Activity: Within the data that follows, set down exactly the lines from the one containing "#### 4. Overclocking (Opcional, com Cuidado)" through the one containing "## 📋 Содержание", both ends included.

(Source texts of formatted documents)
+++
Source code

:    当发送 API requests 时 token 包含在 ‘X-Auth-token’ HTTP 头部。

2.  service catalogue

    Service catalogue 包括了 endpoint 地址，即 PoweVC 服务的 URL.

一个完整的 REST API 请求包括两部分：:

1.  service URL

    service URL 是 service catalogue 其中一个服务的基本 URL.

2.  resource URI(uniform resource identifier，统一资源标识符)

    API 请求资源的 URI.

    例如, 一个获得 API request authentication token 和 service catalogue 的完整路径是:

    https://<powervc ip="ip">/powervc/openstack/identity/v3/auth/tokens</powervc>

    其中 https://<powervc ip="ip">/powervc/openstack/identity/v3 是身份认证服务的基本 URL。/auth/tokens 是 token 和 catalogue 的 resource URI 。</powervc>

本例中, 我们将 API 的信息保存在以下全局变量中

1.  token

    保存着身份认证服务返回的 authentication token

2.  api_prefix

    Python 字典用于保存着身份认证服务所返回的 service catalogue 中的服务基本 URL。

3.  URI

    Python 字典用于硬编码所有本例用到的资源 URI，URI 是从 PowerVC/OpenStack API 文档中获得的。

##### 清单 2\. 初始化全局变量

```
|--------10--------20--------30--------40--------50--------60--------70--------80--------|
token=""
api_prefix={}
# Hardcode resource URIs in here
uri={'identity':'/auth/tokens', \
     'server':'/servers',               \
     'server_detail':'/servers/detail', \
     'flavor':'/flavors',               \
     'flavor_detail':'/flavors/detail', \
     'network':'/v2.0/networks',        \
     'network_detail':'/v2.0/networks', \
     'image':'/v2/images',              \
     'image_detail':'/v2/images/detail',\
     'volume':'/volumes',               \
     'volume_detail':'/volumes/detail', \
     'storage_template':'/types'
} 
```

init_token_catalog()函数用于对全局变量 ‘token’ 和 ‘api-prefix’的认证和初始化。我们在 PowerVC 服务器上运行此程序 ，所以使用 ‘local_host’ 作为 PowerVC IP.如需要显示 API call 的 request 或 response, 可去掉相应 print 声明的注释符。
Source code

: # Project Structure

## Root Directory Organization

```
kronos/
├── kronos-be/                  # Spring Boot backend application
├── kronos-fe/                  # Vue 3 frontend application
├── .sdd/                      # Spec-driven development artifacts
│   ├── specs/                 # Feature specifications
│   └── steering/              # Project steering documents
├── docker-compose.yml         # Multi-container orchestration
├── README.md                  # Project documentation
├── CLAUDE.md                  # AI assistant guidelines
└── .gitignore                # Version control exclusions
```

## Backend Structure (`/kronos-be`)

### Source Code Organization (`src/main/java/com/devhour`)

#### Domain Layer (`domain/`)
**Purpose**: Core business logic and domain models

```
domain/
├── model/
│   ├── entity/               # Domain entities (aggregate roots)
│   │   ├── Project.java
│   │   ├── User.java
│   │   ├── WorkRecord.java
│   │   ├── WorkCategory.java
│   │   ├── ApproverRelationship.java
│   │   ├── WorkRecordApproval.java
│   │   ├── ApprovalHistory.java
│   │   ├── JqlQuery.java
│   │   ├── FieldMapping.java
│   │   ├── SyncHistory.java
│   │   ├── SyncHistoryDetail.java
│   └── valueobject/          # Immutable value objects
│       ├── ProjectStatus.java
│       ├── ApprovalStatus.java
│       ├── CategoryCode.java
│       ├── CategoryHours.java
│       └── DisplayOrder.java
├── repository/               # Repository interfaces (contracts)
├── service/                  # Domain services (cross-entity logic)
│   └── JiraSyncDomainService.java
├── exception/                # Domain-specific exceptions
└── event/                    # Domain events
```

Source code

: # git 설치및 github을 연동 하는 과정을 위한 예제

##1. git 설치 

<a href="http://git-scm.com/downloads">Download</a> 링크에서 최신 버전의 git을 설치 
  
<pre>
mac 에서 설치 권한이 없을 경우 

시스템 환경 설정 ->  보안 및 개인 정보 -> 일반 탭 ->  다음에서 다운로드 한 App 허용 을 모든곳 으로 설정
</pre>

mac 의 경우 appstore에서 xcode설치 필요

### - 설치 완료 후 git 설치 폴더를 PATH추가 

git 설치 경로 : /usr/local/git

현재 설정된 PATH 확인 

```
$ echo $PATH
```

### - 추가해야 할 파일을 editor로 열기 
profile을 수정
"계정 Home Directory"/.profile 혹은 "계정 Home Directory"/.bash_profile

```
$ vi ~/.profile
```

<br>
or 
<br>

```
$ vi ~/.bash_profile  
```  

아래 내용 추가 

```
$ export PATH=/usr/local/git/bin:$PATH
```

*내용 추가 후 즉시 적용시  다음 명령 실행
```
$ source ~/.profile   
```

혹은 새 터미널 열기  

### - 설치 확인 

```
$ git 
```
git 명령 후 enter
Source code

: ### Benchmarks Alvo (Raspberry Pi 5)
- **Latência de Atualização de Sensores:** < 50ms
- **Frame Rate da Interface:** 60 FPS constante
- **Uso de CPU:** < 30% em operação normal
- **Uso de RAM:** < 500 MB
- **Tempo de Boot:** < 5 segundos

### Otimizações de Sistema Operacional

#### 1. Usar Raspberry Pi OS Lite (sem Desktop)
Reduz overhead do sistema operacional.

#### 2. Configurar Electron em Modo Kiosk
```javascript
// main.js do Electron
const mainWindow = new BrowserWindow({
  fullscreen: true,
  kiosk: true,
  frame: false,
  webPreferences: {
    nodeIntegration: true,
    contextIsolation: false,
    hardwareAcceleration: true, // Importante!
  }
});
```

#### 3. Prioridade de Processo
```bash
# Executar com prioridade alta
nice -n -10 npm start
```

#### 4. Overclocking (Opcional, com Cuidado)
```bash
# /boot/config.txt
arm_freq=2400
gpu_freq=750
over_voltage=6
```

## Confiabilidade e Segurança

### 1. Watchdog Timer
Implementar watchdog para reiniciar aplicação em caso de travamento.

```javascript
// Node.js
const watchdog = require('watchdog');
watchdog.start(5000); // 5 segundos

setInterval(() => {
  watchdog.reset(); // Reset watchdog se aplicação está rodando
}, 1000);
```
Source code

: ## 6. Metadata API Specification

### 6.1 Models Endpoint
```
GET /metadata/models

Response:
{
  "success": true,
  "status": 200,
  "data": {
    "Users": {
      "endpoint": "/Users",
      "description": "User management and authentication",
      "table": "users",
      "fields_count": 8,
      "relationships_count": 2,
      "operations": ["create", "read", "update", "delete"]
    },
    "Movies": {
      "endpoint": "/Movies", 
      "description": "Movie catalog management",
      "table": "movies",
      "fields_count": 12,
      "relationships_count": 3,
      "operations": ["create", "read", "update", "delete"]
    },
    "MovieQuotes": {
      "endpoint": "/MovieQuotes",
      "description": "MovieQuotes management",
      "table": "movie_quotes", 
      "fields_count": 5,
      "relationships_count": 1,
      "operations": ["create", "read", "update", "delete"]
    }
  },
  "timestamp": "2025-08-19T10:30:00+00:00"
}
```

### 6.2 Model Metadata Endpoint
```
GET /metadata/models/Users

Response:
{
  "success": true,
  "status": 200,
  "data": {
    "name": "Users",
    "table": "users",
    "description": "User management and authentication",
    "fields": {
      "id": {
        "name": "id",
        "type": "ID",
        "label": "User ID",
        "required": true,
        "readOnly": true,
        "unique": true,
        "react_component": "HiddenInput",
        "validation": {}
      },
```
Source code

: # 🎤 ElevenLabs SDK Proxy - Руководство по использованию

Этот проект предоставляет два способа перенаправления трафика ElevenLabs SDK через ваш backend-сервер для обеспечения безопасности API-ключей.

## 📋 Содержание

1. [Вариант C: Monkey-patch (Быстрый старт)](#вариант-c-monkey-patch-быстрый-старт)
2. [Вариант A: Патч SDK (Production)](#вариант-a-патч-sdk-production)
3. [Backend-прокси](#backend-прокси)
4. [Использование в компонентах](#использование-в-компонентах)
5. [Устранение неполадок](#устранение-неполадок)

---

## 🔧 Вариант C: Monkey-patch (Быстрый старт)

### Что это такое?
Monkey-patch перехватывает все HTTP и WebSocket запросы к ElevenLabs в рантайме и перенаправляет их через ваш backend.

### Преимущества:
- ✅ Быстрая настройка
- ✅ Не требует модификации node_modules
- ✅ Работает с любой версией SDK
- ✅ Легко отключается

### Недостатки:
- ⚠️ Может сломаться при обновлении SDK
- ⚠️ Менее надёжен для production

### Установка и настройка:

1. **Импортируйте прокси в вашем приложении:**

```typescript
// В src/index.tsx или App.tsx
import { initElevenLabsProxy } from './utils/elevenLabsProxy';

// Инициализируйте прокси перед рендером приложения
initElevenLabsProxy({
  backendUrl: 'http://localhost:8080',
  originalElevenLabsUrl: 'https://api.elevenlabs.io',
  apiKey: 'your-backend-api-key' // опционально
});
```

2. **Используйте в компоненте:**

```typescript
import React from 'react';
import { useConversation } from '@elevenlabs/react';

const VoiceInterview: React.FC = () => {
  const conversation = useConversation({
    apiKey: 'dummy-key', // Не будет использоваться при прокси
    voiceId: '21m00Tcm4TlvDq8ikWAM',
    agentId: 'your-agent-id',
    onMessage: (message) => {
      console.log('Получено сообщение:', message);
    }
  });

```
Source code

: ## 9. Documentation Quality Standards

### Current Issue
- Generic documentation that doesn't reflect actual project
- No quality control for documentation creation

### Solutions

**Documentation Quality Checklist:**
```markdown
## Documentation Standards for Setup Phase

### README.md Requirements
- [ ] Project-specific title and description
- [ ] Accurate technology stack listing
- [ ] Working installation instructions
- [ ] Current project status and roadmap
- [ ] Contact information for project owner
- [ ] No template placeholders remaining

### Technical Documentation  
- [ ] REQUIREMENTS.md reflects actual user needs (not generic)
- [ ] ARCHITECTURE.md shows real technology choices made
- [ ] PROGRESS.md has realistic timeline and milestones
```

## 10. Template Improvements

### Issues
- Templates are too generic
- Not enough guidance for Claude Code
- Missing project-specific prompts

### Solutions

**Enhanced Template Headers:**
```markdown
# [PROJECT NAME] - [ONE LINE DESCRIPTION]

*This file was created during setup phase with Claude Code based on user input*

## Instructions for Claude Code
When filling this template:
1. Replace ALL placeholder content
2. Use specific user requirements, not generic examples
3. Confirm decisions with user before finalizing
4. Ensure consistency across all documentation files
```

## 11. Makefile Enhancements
+++
Answer to this task:
#### 4. Overclocking (Opcional, com Cuidado)
```bash
# /boot/config.txt
arm_freq=2400
gpu_freq=750
over_voltage=6
```

## Confiabilidade e Segurança

### 1. Watchdog Timer
Implementar watchdog para reiniciar aplicação em caso de travamento.

```javascript
// Node.js
const watchdog = require('watchdog');
watchdog.start(5000); // 5 segundos

setInterval(() => {
  watchdog.reset(); // Reset watchdog se aplicação está rodando
}, 1000);
```
Source code

: ## 6. Metadata API Specification

### 6.1 Models Endpoint
```
GET /metadata/models

Response:
{
  "success": true,
  "status": 200,
  "data": {
    "Users": {
      "endpoint": "/Users",
      "description": "User management and authentication",
      "table": "users",
      "fields_count": 8,
      "relationships_count": 2,
      "operations": ["create", "read", "update", "delete"]
    },
    "Movies": {
      "endpoint": "/Movies", 
      "description": "Movie catalog management",
      "table": "movies",
      "fields_count": 12,
      "relationships_count": 3,
      "operations": ["create", "read", "update", "delete"]
    },
    "MovieQuotes": {
      "endpoint": "/MovieQuotes",
      "description": "MovieQuotes management",
      "table": "movie_quotes", 
      "fields_count": 5,
      "relationships_count": 1,
      "operations": ["create", "read", "update", "delete"]
    }
  },
  "timestamp": "2025-08-19T10:30:00+00:00"
}
```

### 6.2 Model Metadata Endpoint
```
GET /metadata/models/Users

Response:
{
  "success": true,
  "status": 200,
  "data": {
    "name": "Users",
    "table": "users",
    "description": "User management and authentication",
    "fields": {
      "id": {
        "name": "id",
        "type": "ID",
        "label": "User ID",
        "required": true,
        "readOnly": true,
        "unique": true,
        "react_component": "HiddenInput",
        "validation": {}
      },
```
Source code

: # 🎤 ElevenLabs SDK Proxy - Руководство по использованию

Этот проект предоставляет два способа перенаправления трафика ElevenLabs SDK через ваш backend-сервер для обеспечения безопасности API-ключей.

## 📋 Содержание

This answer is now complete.